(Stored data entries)
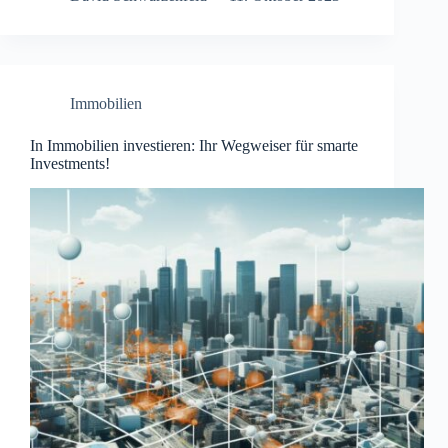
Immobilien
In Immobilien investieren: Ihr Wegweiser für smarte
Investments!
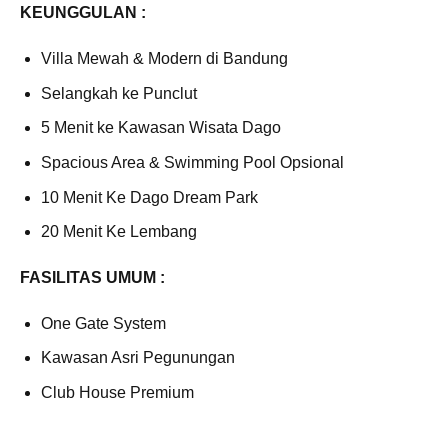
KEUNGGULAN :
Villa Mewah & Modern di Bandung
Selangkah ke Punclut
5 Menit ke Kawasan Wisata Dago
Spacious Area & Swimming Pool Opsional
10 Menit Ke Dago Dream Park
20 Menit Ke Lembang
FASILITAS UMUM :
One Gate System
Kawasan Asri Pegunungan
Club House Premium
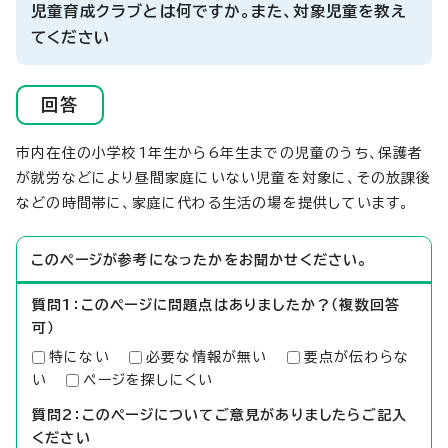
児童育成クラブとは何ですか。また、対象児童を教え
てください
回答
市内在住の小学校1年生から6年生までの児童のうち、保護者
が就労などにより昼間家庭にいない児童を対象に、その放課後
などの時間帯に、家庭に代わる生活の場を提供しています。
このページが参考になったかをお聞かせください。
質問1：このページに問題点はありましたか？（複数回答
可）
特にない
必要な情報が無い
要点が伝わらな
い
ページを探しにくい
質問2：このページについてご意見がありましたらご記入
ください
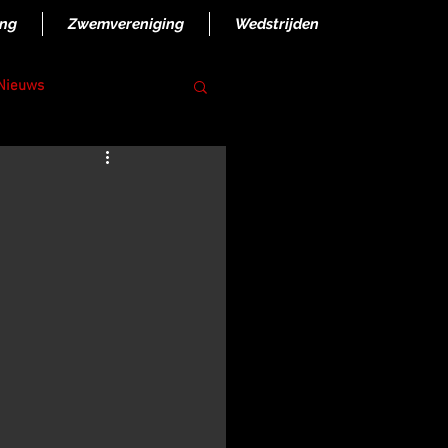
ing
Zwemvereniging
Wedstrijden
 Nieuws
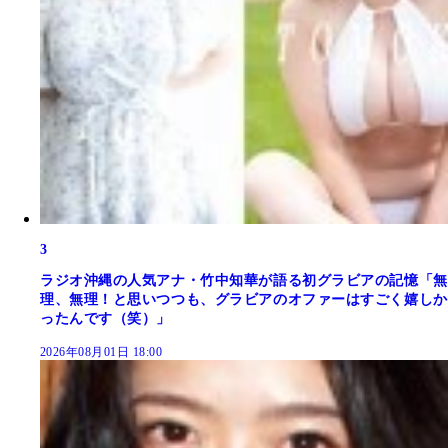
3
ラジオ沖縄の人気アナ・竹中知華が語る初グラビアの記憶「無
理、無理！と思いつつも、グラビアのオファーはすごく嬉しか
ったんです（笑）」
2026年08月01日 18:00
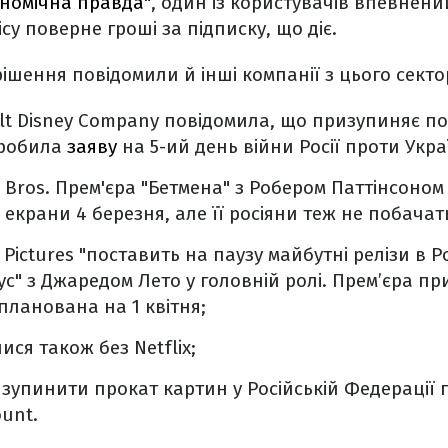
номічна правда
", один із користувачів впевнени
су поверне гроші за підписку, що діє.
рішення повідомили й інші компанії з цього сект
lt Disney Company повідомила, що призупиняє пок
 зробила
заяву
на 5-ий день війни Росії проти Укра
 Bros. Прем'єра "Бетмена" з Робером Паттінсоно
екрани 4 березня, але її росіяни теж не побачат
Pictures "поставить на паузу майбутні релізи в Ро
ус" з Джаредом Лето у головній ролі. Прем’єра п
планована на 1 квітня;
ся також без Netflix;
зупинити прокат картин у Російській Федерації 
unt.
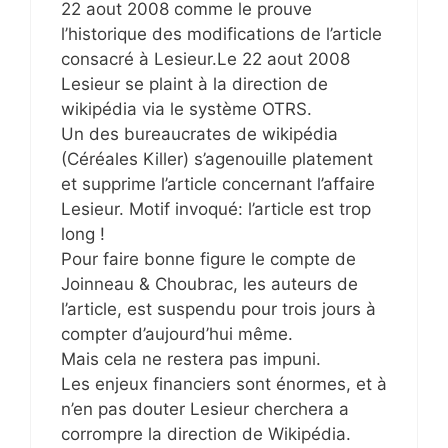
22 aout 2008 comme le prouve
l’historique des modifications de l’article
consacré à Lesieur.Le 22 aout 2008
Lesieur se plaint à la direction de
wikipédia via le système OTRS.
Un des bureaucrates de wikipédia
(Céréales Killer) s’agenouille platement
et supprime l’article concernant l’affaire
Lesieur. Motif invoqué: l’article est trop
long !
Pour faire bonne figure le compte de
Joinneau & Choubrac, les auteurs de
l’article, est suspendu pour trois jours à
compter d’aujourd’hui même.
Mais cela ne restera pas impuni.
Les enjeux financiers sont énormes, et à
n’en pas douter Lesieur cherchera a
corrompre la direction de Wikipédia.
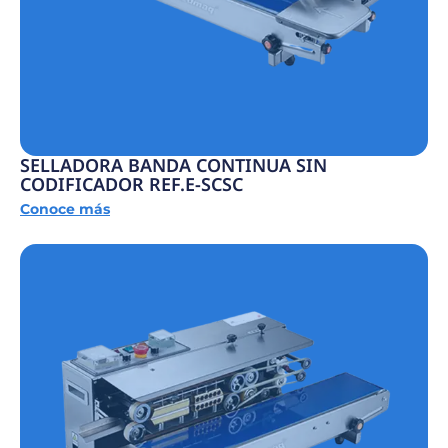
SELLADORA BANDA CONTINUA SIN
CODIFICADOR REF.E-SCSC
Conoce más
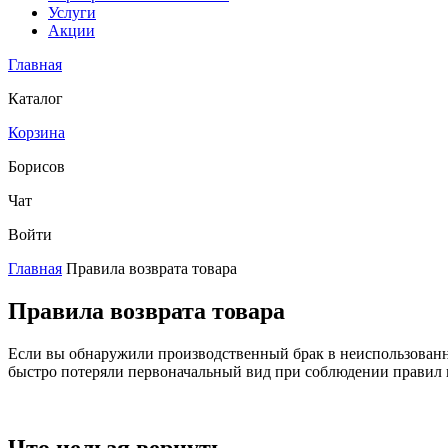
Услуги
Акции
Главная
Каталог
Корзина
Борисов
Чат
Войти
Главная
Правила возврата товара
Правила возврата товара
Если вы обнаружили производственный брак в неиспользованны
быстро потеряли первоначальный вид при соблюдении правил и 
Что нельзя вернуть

* * *

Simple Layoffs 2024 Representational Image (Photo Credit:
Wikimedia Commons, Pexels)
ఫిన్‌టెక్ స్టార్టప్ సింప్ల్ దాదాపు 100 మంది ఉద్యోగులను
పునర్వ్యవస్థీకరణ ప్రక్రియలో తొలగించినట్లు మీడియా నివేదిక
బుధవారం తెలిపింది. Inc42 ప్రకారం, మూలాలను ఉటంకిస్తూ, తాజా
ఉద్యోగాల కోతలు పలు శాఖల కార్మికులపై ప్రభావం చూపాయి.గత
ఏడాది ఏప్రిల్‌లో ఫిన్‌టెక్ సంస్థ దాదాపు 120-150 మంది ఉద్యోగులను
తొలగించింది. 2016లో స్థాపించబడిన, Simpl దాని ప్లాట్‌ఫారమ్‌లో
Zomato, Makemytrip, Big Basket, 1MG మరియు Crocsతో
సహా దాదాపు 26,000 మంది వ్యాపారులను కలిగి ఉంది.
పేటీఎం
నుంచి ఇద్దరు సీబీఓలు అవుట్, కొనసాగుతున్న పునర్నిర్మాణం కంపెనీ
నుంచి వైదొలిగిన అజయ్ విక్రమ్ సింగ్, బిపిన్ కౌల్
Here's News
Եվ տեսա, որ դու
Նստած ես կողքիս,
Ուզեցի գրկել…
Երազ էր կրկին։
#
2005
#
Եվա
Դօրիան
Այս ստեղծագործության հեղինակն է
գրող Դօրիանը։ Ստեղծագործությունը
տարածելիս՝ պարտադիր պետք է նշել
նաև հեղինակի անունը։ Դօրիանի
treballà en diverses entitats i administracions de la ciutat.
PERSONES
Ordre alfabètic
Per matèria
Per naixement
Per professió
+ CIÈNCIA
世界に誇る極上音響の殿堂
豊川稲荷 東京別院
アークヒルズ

==

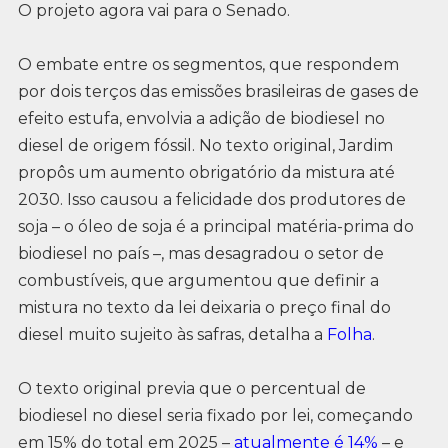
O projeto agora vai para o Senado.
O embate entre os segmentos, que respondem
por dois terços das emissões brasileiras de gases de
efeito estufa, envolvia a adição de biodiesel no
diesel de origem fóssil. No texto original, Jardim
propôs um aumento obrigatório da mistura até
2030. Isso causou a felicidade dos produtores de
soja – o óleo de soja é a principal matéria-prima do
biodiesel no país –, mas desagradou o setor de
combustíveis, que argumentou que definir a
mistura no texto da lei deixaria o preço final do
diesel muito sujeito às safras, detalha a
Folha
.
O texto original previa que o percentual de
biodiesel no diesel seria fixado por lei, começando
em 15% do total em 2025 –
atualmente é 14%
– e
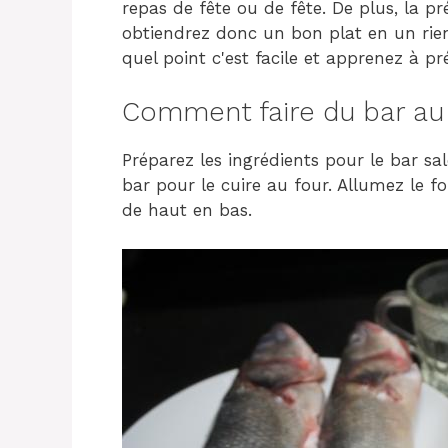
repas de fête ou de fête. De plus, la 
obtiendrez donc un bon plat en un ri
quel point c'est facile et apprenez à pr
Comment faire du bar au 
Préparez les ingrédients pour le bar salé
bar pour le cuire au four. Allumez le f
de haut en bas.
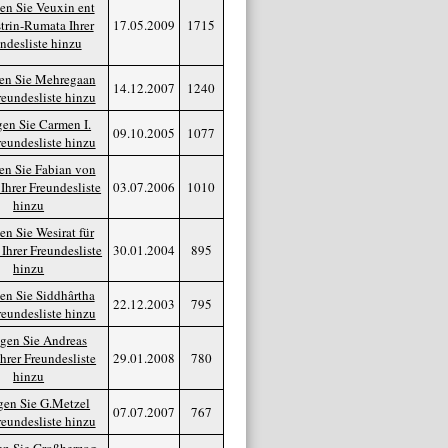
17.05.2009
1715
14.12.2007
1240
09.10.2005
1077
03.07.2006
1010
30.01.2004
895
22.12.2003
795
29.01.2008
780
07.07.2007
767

TASK DIRECTIONS:
State how many lines in the records above contain the word "Lesieur". Give nothing but the number.

REPLY:
4